Donkey Down enjoys spectacular views over Weymouth Bay, Portland and the surrounding countryside. The site is situated on a gently sloping hill, overlooking the picturesque village of Sutton Poyntz.

Campers can choose their own pitch and as the site is 10 acres in size, there will be plenty of choice. For those who prefer glamping, there are unfurnished bell tents available for hire. All will be able to park their vehicles next to their tents.

The South-West Inland Coast Path passes to the south of the site, making it a perfect location to explore on foot. Along the Path are many ancient burial mounds, with Donkey Down fortunate enough to have its own Neolithic tumulus! Adjoining the site is an open access field, ideal for exercising children and dogs, both of whom are welcome here. For those wishing to cycle, the site is served by B roads which lead to Weymouth, Dorchester, Broadmayne and a network cycle paths.

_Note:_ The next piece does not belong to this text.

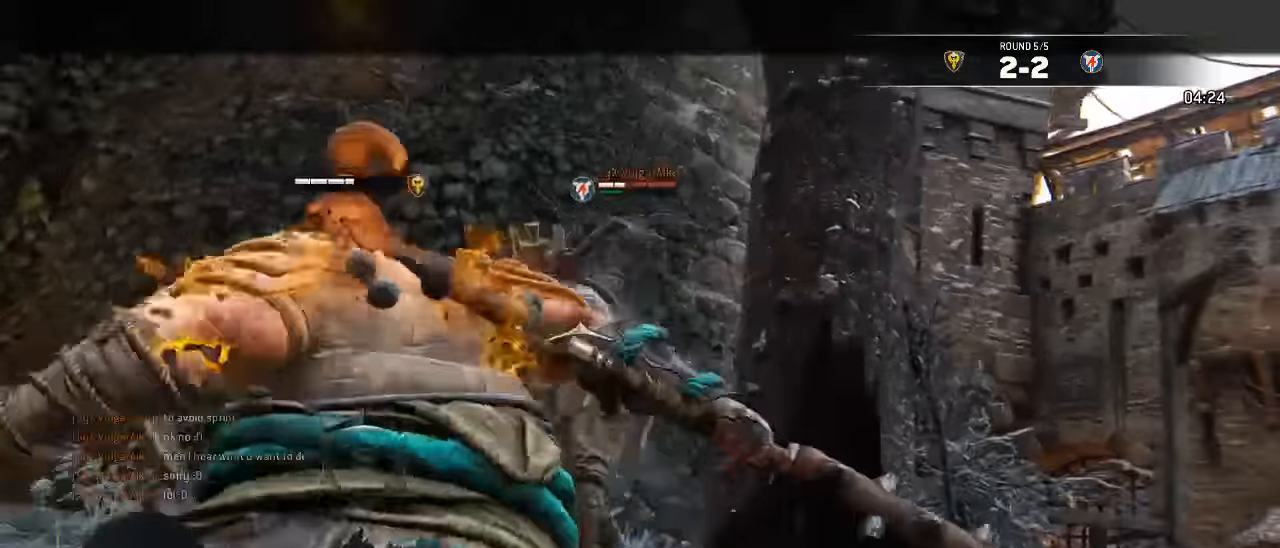
{"dt_ms": 500, "buttons": ["X", "L2"], "left_stick": "down", "right_stick": "center", "events": []}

The campsite has indoor showers, compostable toilets, washing up facilities and drinking water points. Campfires are allowed if raised off of the ground with firepits available for hire.

Donkey Down is part of an organic working farm and out of season, cattle graze the site. There is a strong commitment to being environmentally friendly here. In addition to the conventional indoor shower block, campers can choose to experience an eco shower, powered only by the Sun. All waste is sorted with the amount going to landfill minimised.

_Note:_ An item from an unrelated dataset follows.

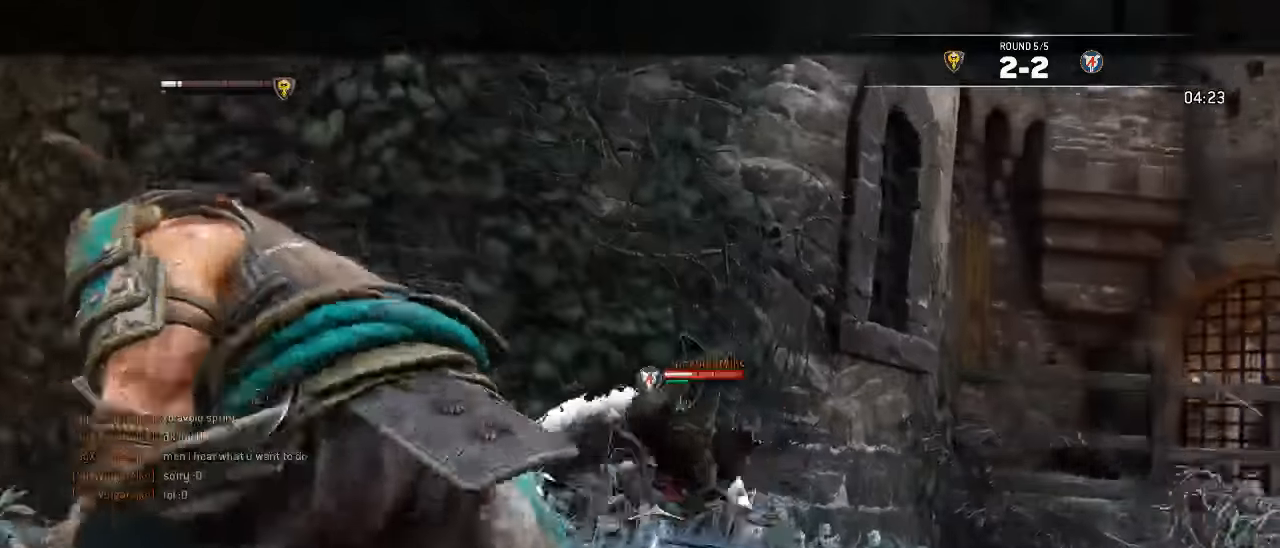
{"dt_ms": 500, "buttons": ["L2", "L3"], "left_stick": "down-left", "right_stick": "center"}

The campsite has a relaxed feel with a pop up bar and visiting food vans completing the experience.

Social Distancing Measures

Our facilities are frequently cleaned throughout the day and there are hand sanitiser dispensers positioned around the site. As a large site with no designated pitches, campers will be able to maintain distance from others.


Over 100 pitches but bucket loads of space for them all.

Unfurnished Bell Tent

Bell tent Sleeps 6 13 Available
Sleeps up to 6 people with use of firepit and one vehicle included in hire price.

Non-electric grass and earth pitch.

Grass pitch Sleeps 8 87 Available
Spectacular views, choose your own pitch with no restrictions on tent size.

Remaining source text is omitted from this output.